PARIS - The United States has broken up a huge Israeli spy ring that may have tracked suspected al Qaeda members in the US without informing federal authorities, the French daily Le Monde reported.
A secret US Government report outlining spying activities by Israelis contained "elements that support the theory that Israel did not give the US all the information it had about the planning for the September 11 attacks".
Le Monde said the US Drug Enforcement Administration (DEA) had confirmed to it the existence of the secret study, which says the Israelis posed as graphic arts students and tried to enter buildings belonging to the DEA and other federal agencies.
Intelligence On-line, a Paris-based newsletter that reported on the study, said about 120 Israeli spies had been arrested or expelled and inquiries were continuing.
Le Monde called the case the biggest Israeli spy case in the US to be made public since 1986, a reference to the life sentence given Jonathan Pollard, an American Jew who passed US military secrets to Israel.
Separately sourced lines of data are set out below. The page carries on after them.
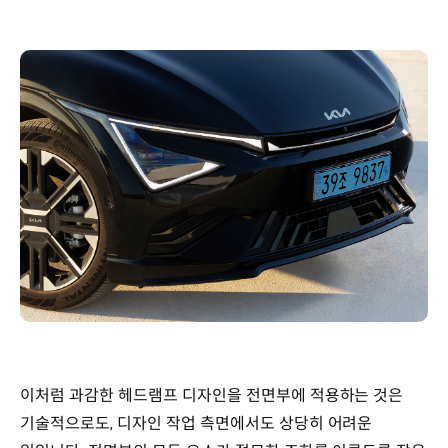
이처럼 과감한 헤드램프 디자인을 전면부에 적용하는 것은
기술적으로도, 디자인 작업 측면에서도 상당히 어려운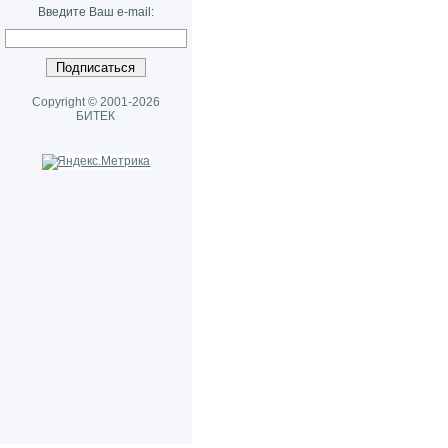
Введите Ваш e-mail:
Copyright © 2001-2026
БИТЕК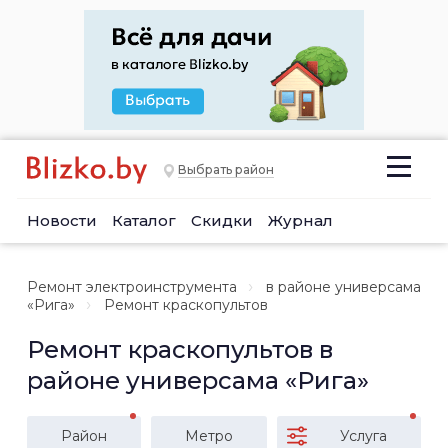
Выбрать район
Новости
Каталог
Скидки
Журнал
Ремонт электроинструмента
в районе универсама
«Рига»
Ремонт краскопультов
Ремонт краскопультов в
районе универсама «Рига»
Район
Метро
Услуга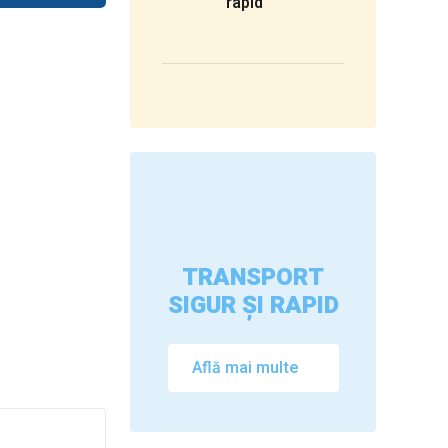
rapid
TRANSPORT
SIGUR ȘI RAPID
Află mai multe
The newspaper said more than one-third of the suspected Israeli spies had lived in Florida, where at least 10 of the 19 Arabs involved in the September 11 air attacks on New York's World Trade Centre also lived.
At least five of them lived in Hollywood, Florida, where alleged hijack mastermind Mohamed Atta and four accomplices in the World Trade Centre attacks also lived.
Two of the Israelis lived in Fort Lauderdale, near Delray Beach, where hijackers in the planes that crashed into the Pentagon and in Pennsylvania lived temporarily, it added.
"This concordance could be the source of the American view that one of the missions of the Israeli 'students' could have been to track al Qaeda terrorists on [US] territory without informing federal authorities," Le Monde wrote.
The newspaper said Fox News television reported in December that Israeli agents were sent to the US before September 11 to warn Washington about a threat, but the agents did not have enough useful information to warrant US action.
Intelligence On-line said the Israeli suspects, all between 22 and 30, had recently finished their military service and one was related to a two-star Israeli general.
It named several of the Israelis it said had been arrested.